┏━━

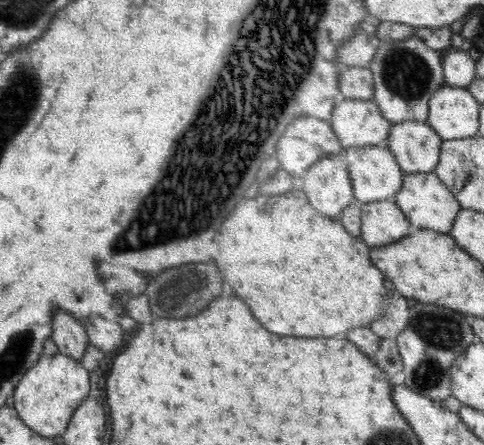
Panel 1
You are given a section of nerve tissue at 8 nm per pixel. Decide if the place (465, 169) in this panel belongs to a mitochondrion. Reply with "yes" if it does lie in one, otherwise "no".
yes

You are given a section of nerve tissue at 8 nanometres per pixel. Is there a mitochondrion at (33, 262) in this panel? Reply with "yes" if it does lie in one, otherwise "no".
no

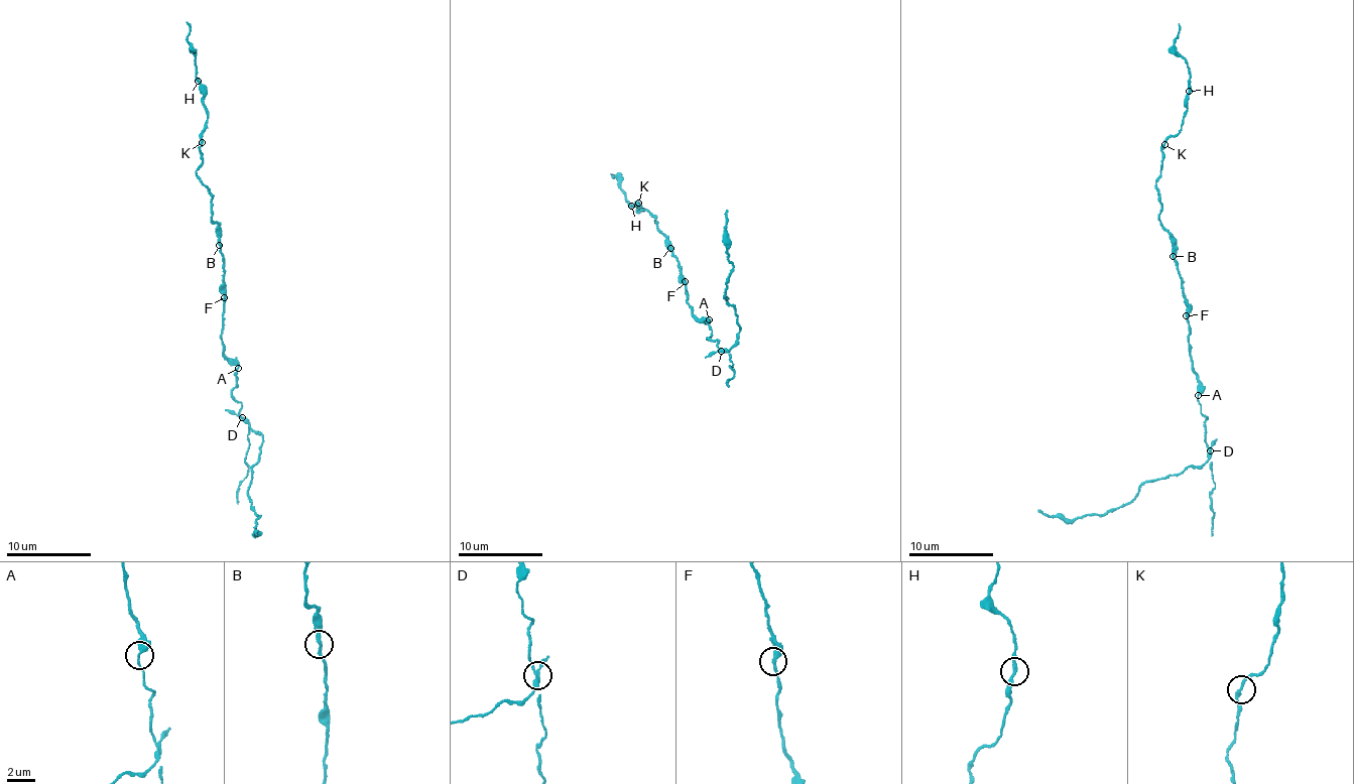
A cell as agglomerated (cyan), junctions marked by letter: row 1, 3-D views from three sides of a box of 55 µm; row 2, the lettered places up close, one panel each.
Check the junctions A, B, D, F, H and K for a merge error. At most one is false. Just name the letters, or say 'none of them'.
D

┗━━

BRIEF ::
Give the data above again, exactly and completely. No pictures go in.

RESULT FOR THIS TASK ::
Panel 1
You are given a section of nerve tissue at 8 nm per pixel. Decide if the place (465, 169) in this panel belongs to a mitochondrion. Reply with "yes" if it does lie in one, otherwise "no".
yes

You are given a section of nerve tissue at 8 nanometres per pixel. Is there a mitochondrion at (33, 262) in this panel? Reply with "yes" if it does lie in one, otherwise "no".
no

A cell as agglomerated (cyan), junctions marked by letter: row 1, 3-D views from three sides of a box of 55 µm; row 2, the lettered places up close, one panel each.
Check the junctions A, B, D, F, H and K for a merge error. At most one is false. Just name the letters, or say 'none of them'.
D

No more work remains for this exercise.